Der Schopenhauersche Mensch trieb mich zur Skepsis gegen alles Verehrte Hochgehaltene, bisher Vertheidigte (auch gegen Griechen Schopenhauer Wagner) Genie Heilige—Pessimismus der Erkenntniss. Bei diesem Umweg kam ich auf die Höhe, mit den frischesten Winden.— Die Schrift über Bayreuth war nur eine Pause, ein Zurücksinken, Ausruhen. Dort ging mir die Unnöthigkeit von Bayreuth für mich auf.

27 [81]

Wer seine Zeit angreift, kann nur sich angreifen: was kann er denn sehen wenn nicht sich? So kann man in Andern auch nur sich verherrlichen. Selbstvernichtung Selbstvergötterung Selbstverachtung—das ist unser Richten Lieben Hassen.

27 [82]

Ich hatte die Lust an den Illusionen satt. Selbst in der Natur verdross es mich, einen Berg als ein Gemüths-factum zu sehen.— Endlich sah ich ein, dass auch unsre Lust an der Wahrheit auf der Lust der Illusion ruht.

27 [83]

Wagner kämpft gegen das Monumentale, aber glaubt an das allgemein Menschliche!

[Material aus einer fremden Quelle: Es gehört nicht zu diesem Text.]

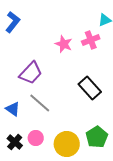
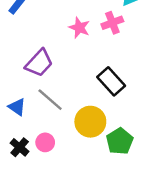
yellow circle: (67, 144) -> (90, 122), moved

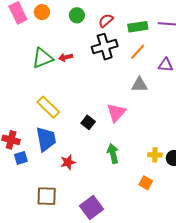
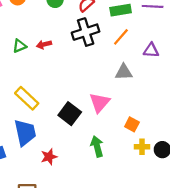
green triangle: (43, 58) -> (19, 46), size x0.6
black square: (88, 122) -> (70, 114), size x1.5
orange square: (146, 183) -> (132, 124), moved

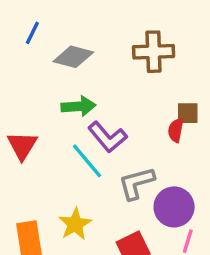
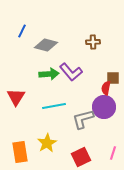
brown cross: (154, 52) -> (93, 42), size x0.6
purple L-shape: (107, 137) -> (71, 72), moved
cyan line: (87, 161) -> (54, 106), turned -60
purple circle: (174, 207) -> (104, 107), moved

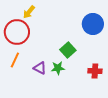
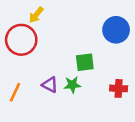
green square: (68, 50) -> (85, 62), turned 35
orange line: (15, 60) -> (15, 92), moved

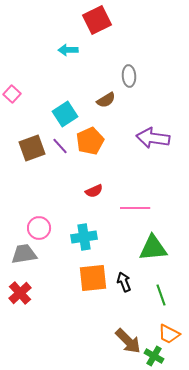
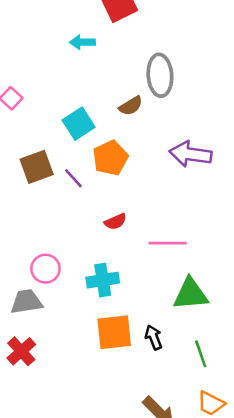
gray ellipse: (129, 76) -> (160, 75), size x1.5
purple line: (60, 146) -> (73, 178), moved

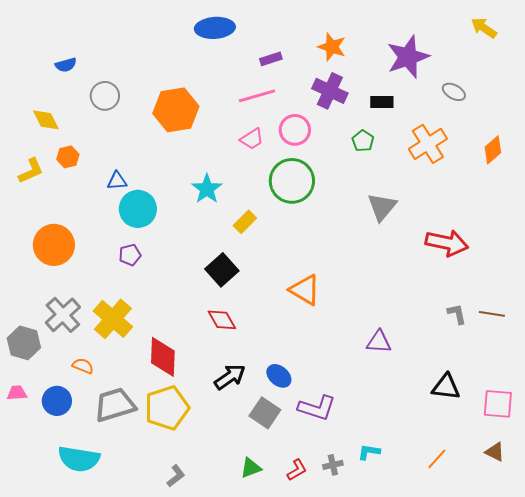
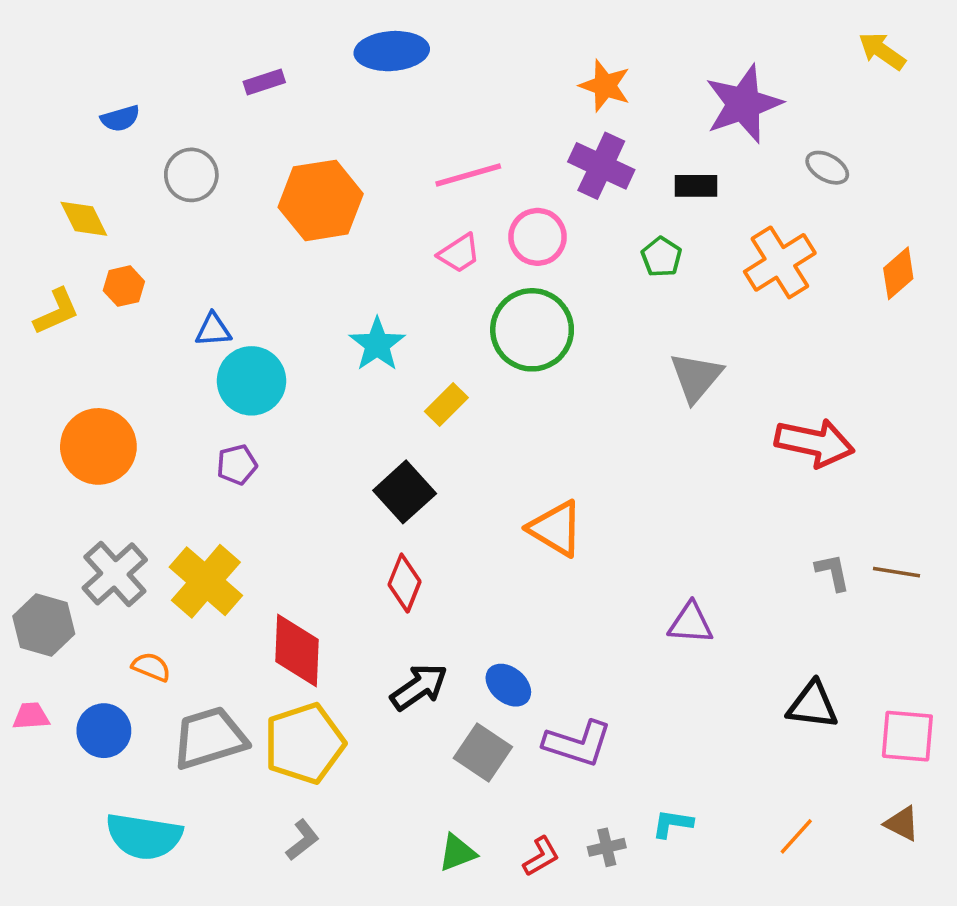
purple rectangle: (271, 59) -> (264, 82), moved
red diamond: (222, 320) -> (405, 583), turned 52
gray L-shape: (176, 476) -> (302, 840), moved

Stil-Tradition—hier will er monumentalisiren—wo es am wenigsten erlaubt ist—im tempo! —

27 [84]

Ich habe das Talent nicht, treu zu sein und, was schlimmer ist, nicht einmal die Eitelkeit, es zu scheinen.

27 [85]

Aller Genuss besteht darin, wie fein das Urtheils-Vermögen ist. Jede Kritik eines Meisters eröffnet uns den Zugang zu andern Meistern. Tausend Quellen in der Wüste.

27 [86]

Wozu sind Wagner’s Thorheiten und Ausschweifungen, und die seiner Partei nutz? Oder sind sie nützlich zu machen? Er trägt eine lärmende Glocke durch sie mit herum. Ich wünsche ihn nicht anders.

27 [87]

Ich bin gegen die Sonderentwicklung des religiösen Gefühls, weil seine Kraft anderen Entwicklungen zu Gute kommen soll. Jetzt wird es so verzettelt—rechte Freude macht es doch nicht.

27 [88]

Freunde—wir wollen uns nicht zu Gespenstern werden.— Qual nach einer Zusammenkunft.

27 [89]

Wagner rennt der einen Verrücktheit nach, die Zeit einer andern; beide im selben Tempo, ebenso blind und unbillig.

27 [90]

Alle “Ideen” Wagner’s werden sofort zur harten Manier, er wird durch sie tyrannisirt. Wie sich nur ein solcher Mann so tyrannisiren lassen kann! Z. B. durch seinen Judenhass. Er macht seine Themata wie seine “Ideen” todt durch eine wüthende Lust an der Wiederholung. Das Problem der übergrossen Breite und Länge—er plagt uns durch sein Entzücken.

27 [91]

Ich kann Glocken läuten (Schrift über Richard Wagner).

27 [92]

Alles Ausgezeichnete hat mittlere Natur. Richard Wagner ist Musik für überreife Musikperiode.

27 [93]

Beethoven hat es besser gemacht als Schiller. Bach besser als Klopstock. Mozart besser als Wieland. Wagner besser als Kleist.

27 [94]

Bei Wagner’s Verwerfung der Formen fällt einem Eckermann ein: “es ist keine Kunst geistreich zu sein, wenn man vor nichts Respekt hat.” [Vgl. Johann Peter Eckermann, Gespräche mit Goethe in den letzten Jahren seines Lebens. Dritte Auflage. Erster Theil. Leipzig: F. A. Brockhaus, 1868:178.]

27 [95]

Freunde.— Nichts verbindet uns, aber wir haben Freude an einander, bis zu dem Grade, dass der Eine des Anderen Richtung fördert, selbst wenn sie schnurstracks der seinen entgegenläuft.

27 [96]

Musik freilich nicht monumental. Poesie viel mehr (des Gedankens wegen).

27 [97]

Ein Refrain (Sorrent) wird von uns von einer falschen Folie aus empfunden: so mit aller vergangnen Musik.